> _GOAL OF THE EXERCISE_
Pick every line from the data below that contains the string "address" and copy it.

> _THE DATA_

⟨

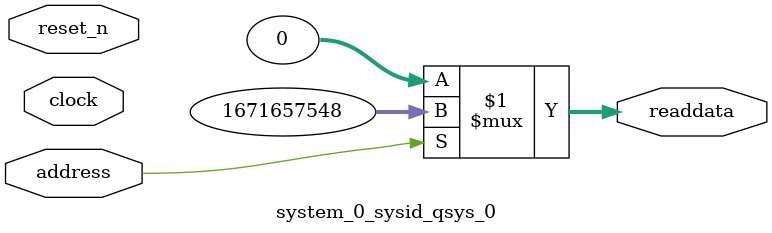
<source format=v>

`timescale 1ns / 1ps
// synthesis translate_on

// turn off superfluous verilog processor warnings 
// altera message_level Level1 
// altera message_off 10034 10035 10036 10037 10230 10240 10030 

module system_0_sysid_qsys_0 (
               // inputs:
                address,
                clock,
                reset_n,

               // outputs:
                readdata
             )
;

  output  [ 31: 0] readdata;
  input            address;
  input            clock;
  input            reset_n;

  wire    [ 31: 0] readdata;
  //control_slave, which is an e_avalon_slave
  assign readdata = address ? 1671657548 : 0;

endmodule




</source>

⟩

> _EXERCISE OUTPUT_
                address,
  input            address;
  assign readdata = address ? 1671657548 : 0;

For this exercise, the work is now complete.